O Carnaval de Estarreja 2026 foi ontem apresentado pela Câmara Municipal e pela Associação do Carnaval de Estarreja, revelando uma programação que se estende por mais de uma semana e combina desfiles, música, espetáculos e animação noturna no Espaço Folia. Reconhecido como um dos mais antigos e prestigiados carnavais portugueses, o evento promete voltar a afirmar-se como um marco cultural, social e económico para o concelho.
Considerando que o Carnaval se distingue por ser "uma verdadeira manifestação cultural", a presidente da Câmara, Isabel Simões Pinto, sublinhou, em conferência de imprensa, o investimento contínuo do município na qualidade do evento, apesar das limitações de um espetáculo ao ar livre em pleno inverno. A autarca destacou que o objetivo passa por melhorar de edição para edição, uma vez que o Carnaval tem "um forte impacto não só cultural, mas também económico e social".
Este ano, o Carnaval de Estarreja contará com 13 grupos, incluindo sete grupos de folia, quatro escolas de samba e um grupo de passerelle - “As Eufémias” -, criado há dois anos. De acordo com Isabel Simões Pinto, esta valência "acrescenta brilho ao trabalho dos outros grupos" e veio colmatar uma dimensão que fazia falta ao espetáculo.

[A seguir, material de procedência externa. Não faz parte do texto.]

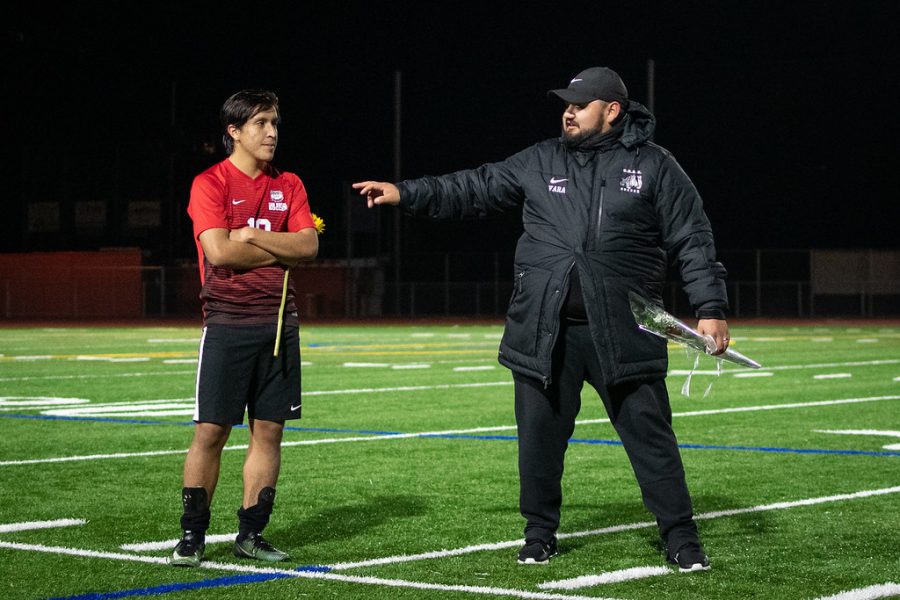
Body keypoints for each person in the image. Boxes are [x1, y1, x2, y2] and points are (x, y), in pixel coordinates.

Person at [353, 67, 729, 572]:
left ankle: (681, 539)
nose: (568, 111)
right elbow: (475, 186)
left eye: (580, 103)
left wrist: (710, 309)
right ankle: (538, 534)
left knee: (651, 442)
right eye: (565, 103)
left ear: (612, 110)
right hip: (543, 332)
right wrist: (405, 192)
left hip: (623, 331)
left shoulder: (656, 166)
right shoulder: (540, 159)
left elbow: (693, 238)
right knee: (538, 446)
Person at [170, 89, 319, 567]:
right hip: (228, 322)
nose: (272, 132)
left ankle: (250, 535)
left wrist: (254, 235)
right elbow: (219, 252)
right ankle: (192, 536)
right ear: (234, 131)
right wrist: (282, 246)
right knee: (211, 431)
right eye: (260, 123)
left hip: (280, 323)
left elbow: (310, 247)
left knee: (269, 431)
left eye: (275, 122)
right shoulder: (209, 183)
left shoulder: (290, 183)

O envolvimento da comunidade é um dos pilares do evento, contando com cerca de 5.000 pessoas envolvidas na preparação e aproximadamente 2.000 participantes nos desfiles.

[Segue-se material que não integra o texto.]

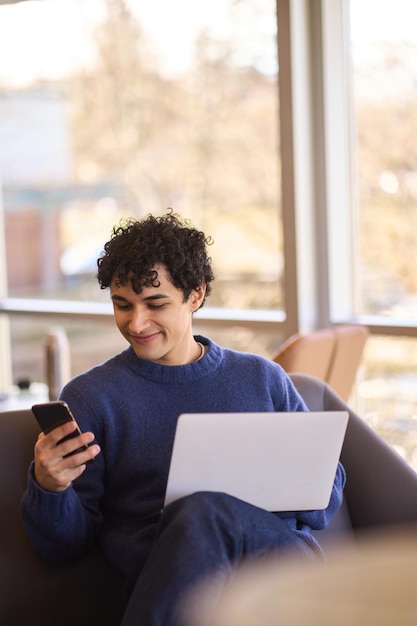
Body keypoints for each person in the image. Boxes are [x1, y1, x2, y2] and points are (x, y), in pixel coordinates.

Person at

Para a autarca estarrejense, a aposta no Carnaval Infantil é fundamental para garantir o futuro desta festa, uma vez que considera ser através das crianças que se cria "o sentimento de pertença a esta manifestação cultural". O desfile infantil contará com mais de 1.600 crianças de 14 instituições do concelho, sendo uma iniciativa considerada "de extrema importância para a continuidade do Carnaval".
Em termos financeiros, o município dá conta que investe cerca de 185.000 euros na comparticipação aos grupos, sendo que o investimento global ronda os 700 mil euros. Isabel Simões Pinto sublinha que o objetivo é gerar retorno para a economia local, atraindo visitantes que possam usufruir da restauração, hotelaria e comércio do concelho. O impacto económico estimado do evento, realça, aproxima-se de um milhão de euros.
Animação para todas as idades
A vereadora dos Eventos, Paula Almeida, apresentou a programação oficial, que arrancará a 7 de fevereiro com a festa de abertura, marcada pela atuação dos Ena Pá 2000, seguida do grupo I Love Baile Funk, num warm up carnavalesco.
No dia 8, realiza-se o tradicional Carnaval Infantil. A 11 de fevereiro, as Marchas Luminosas levarão à cidade a chegada dos Reis - este ano serão Lília Marques, fundadora do grupo de samba Os Morenos, e João Paulo Redinha, fundador do grupo Trepa Coqueiro -, terminando com a atuação de Augusto Canário.
O Desfile Noturno das Escolas de Samba acontece a 13 de fevereiro, seguido do projeto de música brasileira Carnafest. No dia 14, a noite começa com a banda local Altamente, seguindo-se um concerto dos Nemanus e a atuação do DJ Quim das Remisturas.
O Grande Desfile de Carnaval realiza-se a 15 de fevereiro, sendo encerrado por bandas locais. Ao final da tarde, sobe ao palco o projeto É no Pagode, e a noite termina com um concerto de Nuno Bastos.
A Grande Noite de Carnaval, a 16 de fevereiro, contará com Quim Barreiros, José Pinhal Post Mortem Experience e a banda Axé Brasil. O encerramento acontece a 17 de fevereiro, com um concerto da Flash Band e o anúncio das classificações.
Crítica social e trabalho de bastidores
O presidente da Associação do Carnaval de Estarreja, Nuno Pauseiro, destacou o esforço dos grupos, sublinhando que, apesar de não serem profissionais, a sua dedicação tem permitido elevar a qualidade do espetáculo e atrair cada vez mais visitantes à cidade. Os temas deste ano, explicou, vão desde a crítica social às lombas, passando por cabarés, dinheiro, religião, descobrimentos e poetas da história portuguesa, refletindo a diversidade criativa dos grupos.
Nuno Pauseiro deixou, ainda, uma palavra de reconhecimento para todos os que trabalham nos bastidores, como costureiras, serralheiros e soldadores, cujo esforço diário permite criar "verdadeiras obras-primas".
Com raízes que remontam a 1897, o Carnaval de Estarreja mantém-se como um dos mais antigos e emblemáticos cortejos carnavalescos do país.